◆ Work item ◆
Go over the listing below line by line, and return each one holding the string "gray".
-- -- --
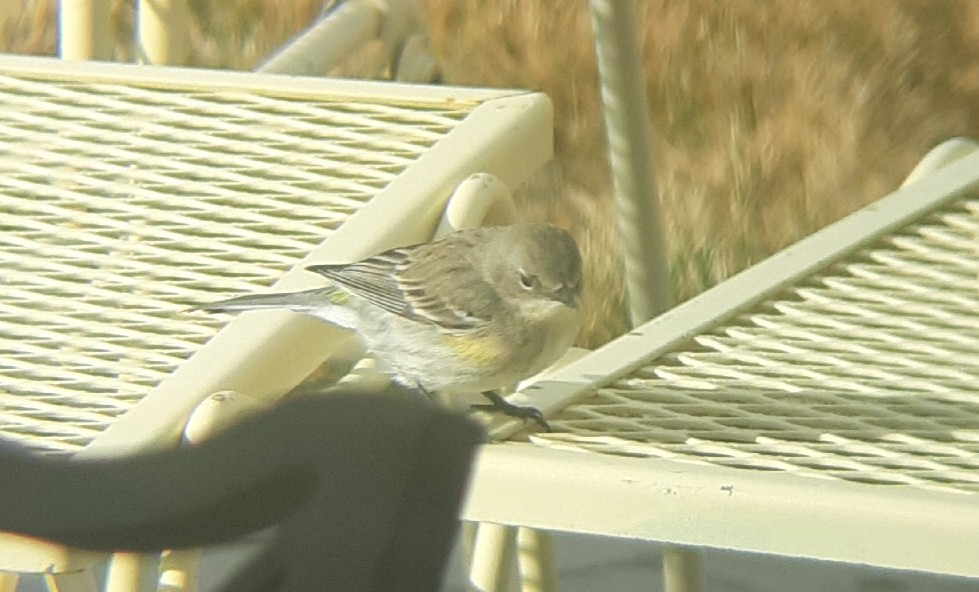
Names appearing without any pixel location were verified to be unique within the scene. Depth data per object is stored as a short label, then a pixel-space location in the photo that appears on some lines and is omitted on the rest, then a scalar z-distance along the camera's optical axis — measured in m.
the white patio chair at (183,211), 3.93
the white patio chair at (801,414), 3.87
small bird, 4.12
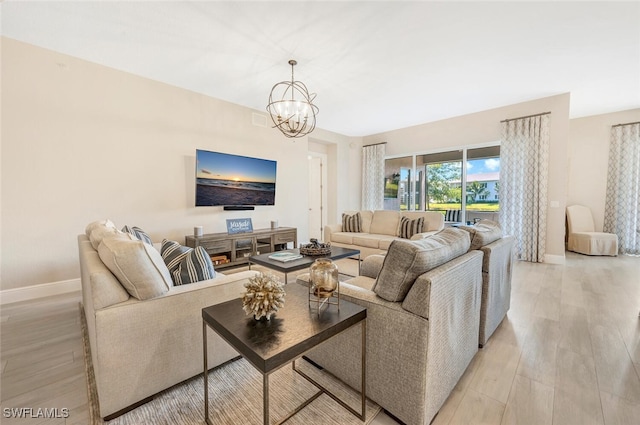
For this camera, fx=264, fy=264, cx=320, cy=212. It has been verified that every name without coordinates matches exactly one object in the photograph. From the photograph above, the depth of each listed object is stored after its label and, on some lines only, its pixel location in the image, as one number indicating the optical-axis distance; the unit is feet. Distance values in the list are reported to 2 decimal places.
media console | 12.37
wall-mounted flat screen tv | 13.10
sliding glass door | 17.11
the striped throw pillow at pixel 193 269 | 5.56
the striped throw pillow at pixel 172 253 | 5.87
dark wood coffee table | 8.55
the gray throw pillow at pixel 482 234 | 6.46
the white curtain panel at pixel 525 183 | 14.53
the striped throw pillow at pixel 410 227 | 14.44
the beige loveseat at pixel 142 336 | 4.22
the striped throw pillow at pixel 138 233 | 7.52
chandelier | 10.52
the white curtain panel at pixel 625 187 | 16.02
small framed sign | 13.51
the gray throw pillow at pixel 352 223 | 16.57
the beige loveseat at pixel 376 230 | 14.19
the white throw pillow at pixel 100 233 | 5.50
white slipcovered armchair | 16.01
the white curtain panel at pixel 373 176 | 21.74
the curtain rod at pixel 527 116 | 14.40
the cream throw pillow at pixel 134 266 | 4.37
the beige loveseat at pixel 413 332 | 3.92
-- -- --
◆ Answer to this exercise ◆
the gray throw pillow at pixel 482 234 | 6.46
the gray throw pillow at pixel 352 223 | 16.57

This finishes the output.